When does life begin? The embryo is a living being? It has a soul? These questions - now at the center of the debate on biopolitics - have occupied for centuries reflection of doctors, theologians and jurists. Using unpublished sources archive of the Congregation for the Doctrine of the Faith and printed sources of medical and theological publications, this book reconstructs a defining moment of the long conflict between knowledge of male control of procreation and the definition of the value and meaning of life. In 800 the new frontiers of science move ahead the uncertain boundary of the intervention on the body of pregnant women. The birth scene - a time entirely female - is alive with new subjects and joined actively in the field of science. Abortion is a crime and a sin. But what to do when it comes to the life of the mother, or both, the mother and her unborn child? The institutions of medicine state that therapeutic abortion is not only a right but a duty of the physician to meet certain pathology. Meanwhile, advances in science allow interventions effettuatati ever before, and pose a realistic choice between the fetus and the woman. We discuss the jurists and theologians. At the end of the century the Church for centuries possibility, spoke for the first time a significant and explicit, by the Roman Inquisition, in order to put its doctrine on government life, providing tools and Catholic principles to cope with sharper knowledge of science.

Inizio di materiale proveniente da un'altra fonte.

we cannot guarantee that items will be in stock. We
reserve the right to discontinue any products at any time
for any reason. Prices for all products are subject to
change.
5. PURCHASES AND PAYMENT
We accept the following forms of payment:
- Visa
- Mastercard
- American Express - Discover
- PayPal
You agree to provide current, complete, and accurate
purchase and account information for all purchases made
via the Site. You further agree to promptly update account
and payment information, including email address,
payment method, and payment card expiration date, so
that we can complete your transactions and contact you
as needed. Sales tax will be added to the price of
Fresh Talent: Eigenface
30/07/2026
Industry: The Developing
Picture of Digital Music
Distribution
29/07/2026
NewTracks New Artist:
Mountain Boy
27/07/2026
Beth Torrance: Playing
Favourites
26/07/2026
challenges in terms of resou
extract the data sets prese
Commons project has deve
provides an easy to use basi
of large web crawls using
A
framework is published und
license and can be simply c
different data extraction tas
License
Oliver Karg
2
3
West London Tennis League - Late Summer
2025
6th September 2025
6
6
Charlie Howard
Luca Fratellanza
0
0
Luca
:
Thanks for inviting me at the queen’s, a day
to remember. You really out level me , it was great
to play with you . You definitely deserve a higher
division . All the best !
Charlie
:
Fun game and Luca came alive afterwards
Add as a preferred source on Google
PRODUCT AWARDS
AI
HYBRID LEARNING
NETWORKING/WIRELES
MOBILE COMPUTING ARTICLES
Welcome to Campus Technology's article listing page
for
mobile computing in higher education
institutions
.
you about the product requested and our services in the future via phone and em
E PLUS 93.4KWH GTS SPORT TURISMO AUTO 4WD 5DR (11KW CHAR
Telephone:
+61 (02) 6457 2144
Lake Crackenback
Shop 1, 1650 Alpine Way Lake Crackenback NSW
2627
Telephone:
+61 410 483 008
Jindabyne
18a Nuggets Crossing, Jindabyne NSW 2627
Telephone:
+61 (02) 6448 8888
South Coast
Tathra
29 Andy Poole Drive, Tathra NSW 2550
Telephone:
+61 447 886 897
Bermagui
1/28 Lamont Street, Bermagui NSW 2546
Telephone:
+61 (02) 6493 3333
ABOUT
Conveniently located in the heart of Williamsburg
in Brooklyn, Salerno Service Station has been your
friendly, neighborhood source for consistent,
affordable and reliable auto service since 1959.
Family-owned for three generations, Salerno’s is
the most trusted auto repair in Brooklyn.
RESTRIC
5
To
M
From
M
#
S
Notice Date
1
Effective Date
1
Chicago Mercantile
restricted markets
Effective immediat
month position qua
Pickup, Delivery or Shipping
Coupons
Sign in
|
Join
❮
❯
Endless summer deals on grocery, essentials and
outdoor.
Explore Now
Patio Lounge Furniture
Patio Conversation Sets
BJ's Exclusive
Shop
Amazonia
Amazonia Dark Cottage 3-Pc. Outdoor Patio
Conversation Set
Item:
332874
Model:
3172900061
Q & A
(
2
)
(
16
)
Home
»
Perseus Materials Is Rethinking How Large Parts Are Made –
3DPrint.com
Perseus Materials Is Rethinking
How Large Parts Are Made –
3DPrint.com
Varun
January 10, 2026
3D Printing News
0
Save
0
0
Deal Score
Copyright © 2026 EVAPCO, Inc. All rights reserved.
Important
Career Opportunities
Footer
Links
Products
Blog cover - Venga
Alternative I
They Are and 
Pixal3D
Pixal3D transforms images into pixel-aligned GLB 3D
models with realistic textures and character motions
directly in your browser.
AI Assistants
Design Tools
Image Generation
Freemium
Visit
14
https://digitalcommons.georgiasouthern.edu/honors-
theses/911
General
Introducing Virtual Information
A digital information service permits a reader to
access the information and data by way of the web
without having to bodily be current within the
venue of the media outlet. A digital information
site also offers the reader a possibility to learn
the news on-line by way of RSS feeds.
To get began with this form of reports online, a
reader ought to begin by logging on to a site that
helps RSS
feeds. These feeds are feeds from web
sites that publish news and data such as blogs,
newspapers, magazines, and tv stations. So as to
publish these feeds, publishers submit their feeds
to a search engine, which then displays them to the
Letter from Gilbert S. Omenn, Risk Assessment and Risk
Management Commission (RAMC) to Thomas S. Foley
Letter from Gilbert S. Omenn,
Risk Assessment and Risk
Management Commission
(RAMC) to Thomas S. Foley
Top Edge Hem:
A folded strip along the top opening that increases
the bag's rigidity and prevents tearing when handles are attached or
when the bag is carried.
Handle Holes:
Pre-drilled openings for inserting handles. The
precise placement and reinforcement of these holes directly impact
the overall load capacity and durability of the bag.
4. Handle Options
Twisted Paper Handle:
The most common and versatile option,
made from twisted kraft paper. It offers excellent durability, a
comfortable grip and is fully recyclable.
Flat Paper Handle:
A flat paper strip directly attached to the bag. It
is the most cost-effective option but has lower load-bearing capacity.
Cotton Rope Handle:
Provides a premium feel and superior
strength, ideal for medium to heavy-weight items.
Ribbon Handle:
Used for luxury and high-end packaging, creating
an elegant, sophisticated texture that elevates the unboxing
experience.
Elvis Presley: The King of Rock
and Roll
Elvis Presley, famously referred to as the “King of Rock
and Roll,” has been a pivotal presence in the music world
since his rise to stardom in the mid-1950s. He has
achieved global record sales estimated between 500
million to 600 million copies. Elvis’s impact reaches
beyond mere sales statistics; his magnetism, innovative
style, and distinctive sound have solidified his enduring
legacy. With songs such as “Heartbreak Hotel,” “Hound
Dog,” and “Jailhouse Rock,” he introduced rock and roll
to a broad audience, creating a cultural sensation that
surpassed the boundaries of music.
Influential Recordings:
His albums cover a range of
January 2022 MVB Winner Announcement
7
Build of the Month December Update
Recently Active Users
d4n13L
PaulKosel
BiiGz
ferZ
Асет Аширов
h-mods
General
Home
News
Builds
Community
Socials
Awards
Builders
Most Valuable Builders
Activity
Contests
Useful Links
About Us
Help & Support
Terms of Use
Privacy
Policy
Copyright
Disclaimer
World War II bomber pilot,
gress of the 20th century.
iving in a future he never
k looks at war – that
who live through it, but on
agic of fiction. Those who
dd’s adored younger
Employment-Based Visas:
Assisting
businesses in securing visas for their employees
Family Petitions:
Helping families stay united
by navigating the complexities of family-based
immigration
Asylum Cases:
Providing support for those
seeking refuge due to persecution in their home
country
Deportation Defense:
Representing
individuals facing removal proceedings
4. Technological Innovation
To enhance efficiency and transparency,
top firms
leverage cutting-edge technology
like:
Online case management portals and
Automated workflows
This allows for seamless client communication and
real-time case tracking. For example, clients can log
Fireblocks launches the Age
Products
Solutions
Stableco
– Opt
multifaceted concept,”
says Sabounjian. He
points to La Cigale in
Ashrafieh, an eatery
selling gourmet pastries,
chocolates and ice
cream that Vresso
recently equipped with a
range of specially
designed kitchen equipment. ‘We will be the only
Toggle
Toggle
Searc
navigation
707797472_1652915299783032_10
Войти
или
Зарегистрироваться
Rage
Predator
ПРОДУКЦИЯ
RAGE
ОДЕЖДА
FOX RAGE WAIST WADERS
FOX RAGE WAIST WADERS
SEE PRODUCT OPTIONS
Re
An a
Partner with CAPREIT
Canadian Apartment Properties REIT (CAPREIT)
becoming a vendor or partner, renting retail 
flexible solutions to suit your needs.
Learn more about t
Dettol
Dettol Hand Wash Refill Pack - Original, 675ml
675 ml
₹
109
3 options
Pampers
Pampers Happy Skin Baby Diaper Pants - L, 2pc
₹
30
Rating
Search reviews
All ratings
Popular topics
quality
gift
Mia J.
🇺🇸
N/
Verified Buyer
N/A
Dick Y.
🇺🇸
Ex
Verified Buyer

Quando comincia la vita? L’embrione è un essere vivente? Ha un’anima? Questi interrogativi – ora al centro del dibattito sulla biopolitica – hanno occupato per secoli la riflessione di medici, teologi e giuristi. Servendosi di fonti inedite dell’archivio della Congregazione per la Dottrina della Fede e di fonti a stampa della pubblicistica medica e teologica, questo volume ricostruisce un momento determinante del lungo conflitto tra saperi maschili per il controllo della procreazione e la definizione del valore e del significato della vita. Nell’800 le nuove frontiere della scienza spostano più avanti l’incerto confine dell’intervento sul corpo delle donne incinte. La scena del parto – un tempo interamente femminile – si anima di nuovi soggetti ed entra attivamente in campo la scienza. L’aborto è un reato e un peccato. Ma cosa fare quando è in gioco la vita della madre, o di entrambi, la madre e il nascituro? Le istituzioni della medicina sanciscono che l’aborto terapeutico non è solo un diritto, ma un dovere del medico di fronte a determinate patologia. Intanto i progressi della scienza consentono interventi mai effettuatati prima, e pongono realisticamente la scelta tra il feto e la donna. Ne discutono i giuristi e i teologi. Alla fine del secolo la Chiesa, per secoli possibilità, interviene per la prima volta in maniera significativa ed esplicita, ad opera dell’inquisizione romana, a mettere ordine nella propria dottrina sul governo della vita, fornendo ai cattolici strumenti e principi più nitidi per fronteggiare i saperi della scienza.

Animare la vita. Disciplina della nascita tra medicina e teologia nell’ottocento

BETTA, EMANUELE
2006

Abstract

Quando comincia la vita? L’embrione è un essere vivente? Ha un’anima? Questi interrogativi – ora al centro del dibattito sulla biopolitica – hanno occupato per secoli la riflessione di medici, teologi e giuristi. Servendosi di fonti inedite dell’archivio della Congregazione per la Dottrina della Fede e di fonti a stampa della pubblicistica medica e teologica, questo volume ricostruisce un momento determinante del lungo conflitto tra saperi maschili per il controllo della procreazione e la definizione del valore e del significato della vita. Nell’800 le nuove frontiere della scienza spostano più avanti l’incerto confine dell’intervento sul corpo delle donne incinte. La scena del parto – un tempo interamente femminile – si anima di nuovi soggetti ed entra attivamente in campo la scienza. L’aborto è un reato e un peccato. Ma cosa fare quando è in gioco la vita della madre, o di entrambi, la madre e il nascituro? Le istituzioni della medicina sanciscono che l’aborto terapeutico non è solo un diritto, ma un dovere del medico di fronte a determinate patologia. Intanto i progressi della scienza consentono interventi mai effettuatati prima, e pongono realisticamente la scelta tra il feto e la donna. Ne discutono i giuristi e i teologi. Alla fine del secolo la Chiesa, per secoli possibilità, interviene per la prima volta in maniera significativa ed esplicita, ad opera dell’inquisizione romana, a mettere ordine nella propria dottrina sul governo della vita, fornendo ai cattolici strumenti e principi più nitidi per fronteggiare i saperi della scienza.